Just a quick update for those actively watching the progress of this, I've gotten the script dumper fairly close to being done. My tool is successfully dumping the text from the file with the script from the beginning of the game, which this file is the second largest script file. The text, when dumped, makes a txt file that is about 331kb in size (which you can guess is fairly large for a purely text file).
What's making it take so long is that the pointers for the text (for those unfamiliar with the term, it's a number (address) telling the game where to look in the file for a specific text string) are scattered throughout the file and it's not just text in the file, but plenty of other stuff that needs to be left alone. Some text strings have multiple pointers, but usually only one is the actual pointer. And some text strings seemingly have no pointer (either they are dud text that the developer decided not to use but never removed or they are using another format for their pointers, which seems doubtful).
I'm going to start looking at the general text (items, menu text, etc.) soon and once I get that stuff dumped, I'll start looking for translators and this project will start for real.
Edit
The items text file seems to use a repeating byte jump pattern that goes:
92-bytes
48-bytes
48-bytes
40-bytes
repeat...
I've got to check the other general text files, but this type of pointer format is quite easy to dump/insert, so that's some good news. As for if we end up needing more bytes than what is allotted by default, I'll have to find where it's calculating the pattern and change it, but it's already a comfy amount of space so it might not be needed.
Edit 2
Alright, I've gone through and made note of (I think) all of the files that have text from the CPK.
I also went through the EBOOT and made note of where the text is located and I've figured out the pointer system for the EBOOT. It's a little bit weird, but nothing difficult.

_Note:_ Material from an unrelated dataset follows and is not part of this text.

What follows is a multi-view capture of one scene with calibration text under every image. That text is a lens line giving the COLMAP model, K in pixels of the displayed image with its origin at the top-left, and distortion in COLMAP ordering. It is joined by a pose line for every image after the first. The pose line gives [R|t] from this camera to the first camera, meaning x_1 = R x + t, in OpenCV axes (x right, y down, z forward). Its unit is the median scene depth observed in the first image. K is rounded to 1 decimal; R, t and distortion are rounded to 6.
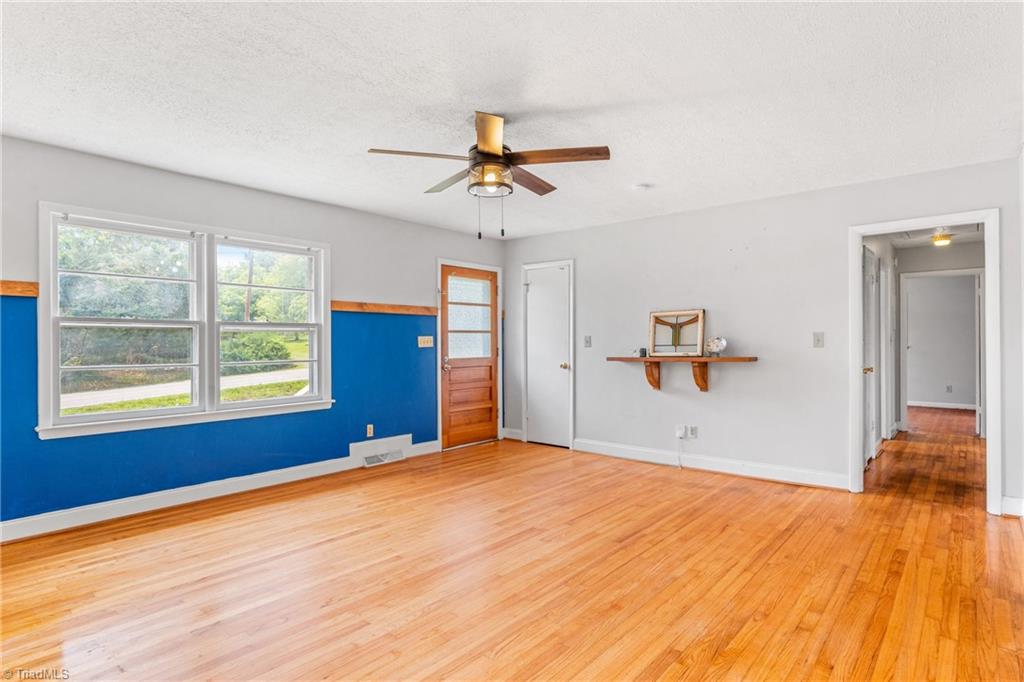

And from what I can tell, the text in the script files that I said appear to have no pointers, they seem to be in the EBOOT and maybe a few of the other files. So it's seeming like I was right, the text with no pointers is unused text that the developer moved elsewhere and then didn't clean up the trash left behind.
There is also a good deal of image-based text, located in the .tex files. I'll have to research these more, but I'm assuming they will need a tool programmed to convert to png and then back again. I don't really have experience in that area, but one thing at a time. Let's get the plain text part done, first.
The next step is I need to go through all of the files with text and I need to document how their pointers work, so that I can then get my tool working with them. Because there appears to be at least a few different setups for files with text.